Number of triplets for which $\gcd(a,b,c)=1$ and $c=n$

Question

As stated in A123323:

Number of triples a,b,c with a<=b<=c<a+b, gcd(a,b,c)=1 and c=n.
......
A123323(n)=sumdiv(n, d, floor((d+1)^2/4)*moebius(n/d))

How to get this formula and how Moebius transformation works? Thanks.

Answer 1

The Möbius function $\mu$ is defined as $$\mu(n) = \cases{0 & \text{if $n$ is not squarefree}\\1 & \text{if $n$ has an even number of prime divisors} \\ -1 & \text{if $n$ has an odd number of divisors}}$$ A priori, it's not immediately obvious why we should study a function such as this. I mean it is rather exotically defined. However, it turns out that this function is deeply connected to many parts of mathematics, in particular number theory and combinatorics, and finds many uses, such as Möbius inversion.

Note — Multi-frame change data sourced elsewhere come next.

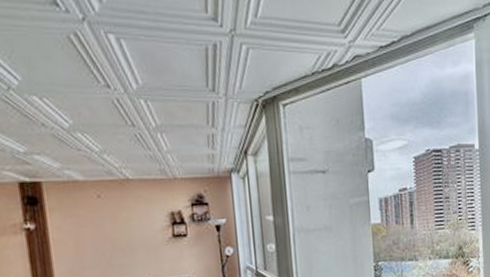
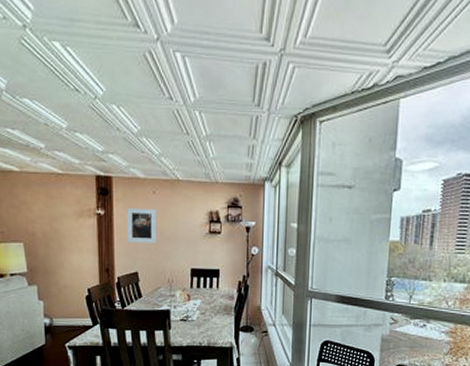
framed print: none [64,216,109,260] -> present [126,207,157,244]

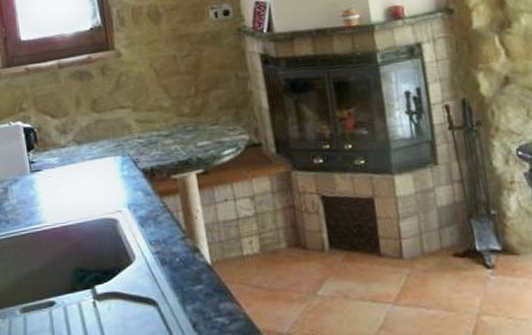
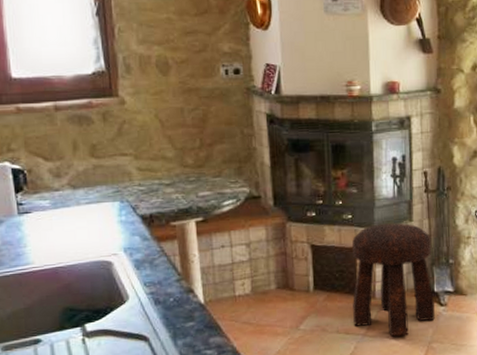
stool: none [368,167,481,307] -> present [352,223,435,337]

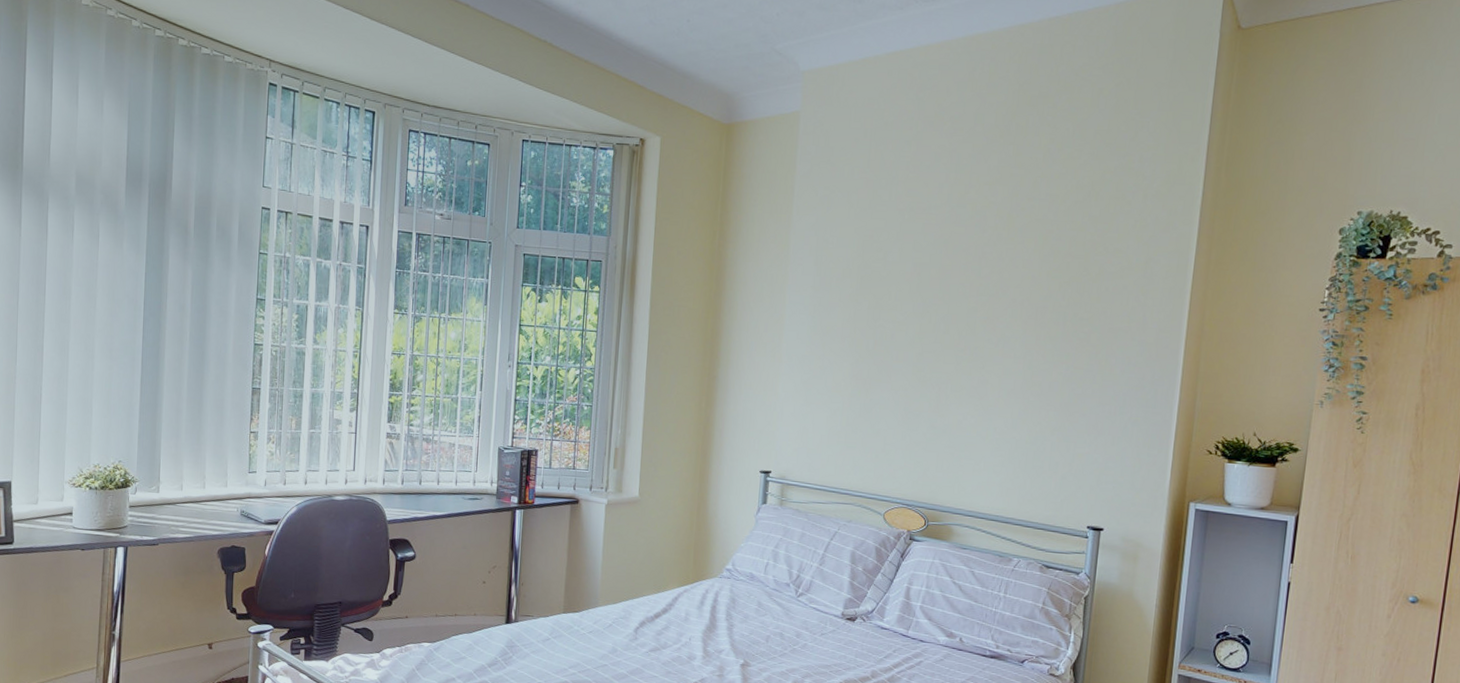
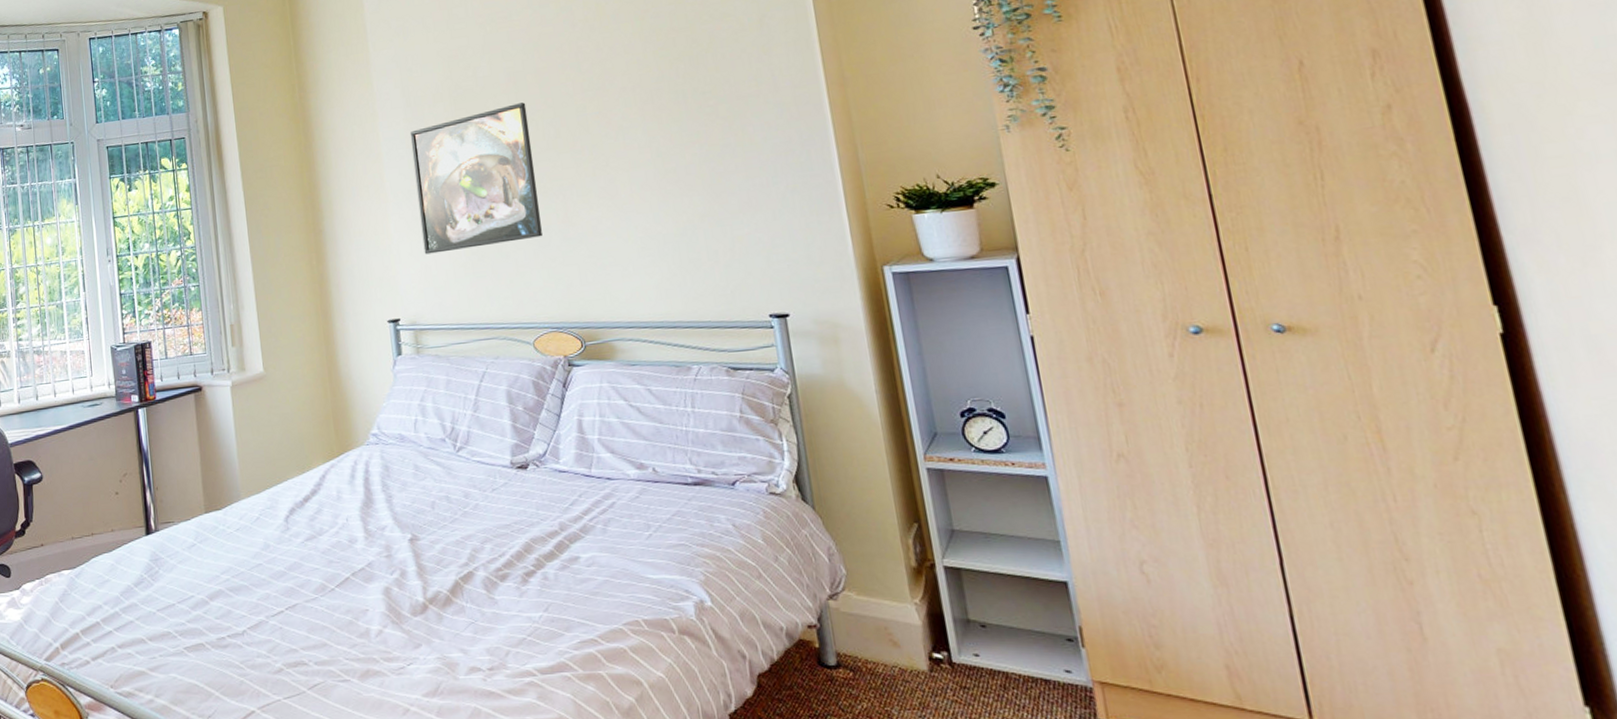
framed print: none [805,293,925,421] -> present [410,102,542,255]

What we will see is that the number of non-degenerate integer triangles is intimately related to the number of coprime integer triangles. We shall see that the two counts are related through Möbius inversion, which is precisely why the Möbius transformation shows up. There are many resources available on Möbius inversion so I will not elaborate on it. Instead, I will jump right into its use.

Note that the floor term in your sum actually counts the total number of non-degenerate$^1$ integer triangles with max side length $c=n$, which we will denote as $g(n)$: $$g(n) = \left\lfloor \frac{(n+1)^2}{4} \right\rfloor$$ Proving this fact will take us too far afield, so I will simply provide a reference.

The key insight here is that each triangle has a particular $\gcd$. Let $f_d(n)$ count the number of integer triangles with max side length $c=n$ and $\gcd(a,b,c) = d$. Then we have the relation $$g(n) = \sum_{d\mid n} f_d(n)$$ This simply says that each triangle has a particular value for its $\gcd$, which necessarily must divide $c=n$. Note that $f_1(n)$ is the value we want, which counts the number of such triangles with coprime sides.

Now, a triangle $(a,b,c)$ has $\gcd(a,b,c)=d$ if and only if the triangle $\left(\frac{a}{d},\ \frac{b}{d},\ \frac{c}{d}\right)$ is coprime. This means that $$f_d(n) = f_1\left(\frac{n}{d}\right)$$ But this allows us to express $g$ solely in terms of $f_1$: $$g(n) = \sum_{d\mid n}f_1\left(\frac{n}{d}\right)$$ This is precisely the condition which allows us to apply Mobius inversion. So we then get $$f_1(n) = \sum_{d\mid n}g(d)\mu\left(\frac{n}{d}\right) = \sum_{d\mid n}\left\lfloor \frac{(d+1)^2}{4} \right\rfloor\mu\left(\frac{n}{d}\right)$$ which is precisely the formula we were after.

$^1$ This sequence actually counts only non-degenerate (i.e. not collapsed into a line) integer triangles with coprime sides. This is required by the strict inequality $c < a+b$. Interestingly, if the inequality were not strict, then you would replace $d+1$ by $d+2$ in the floor function.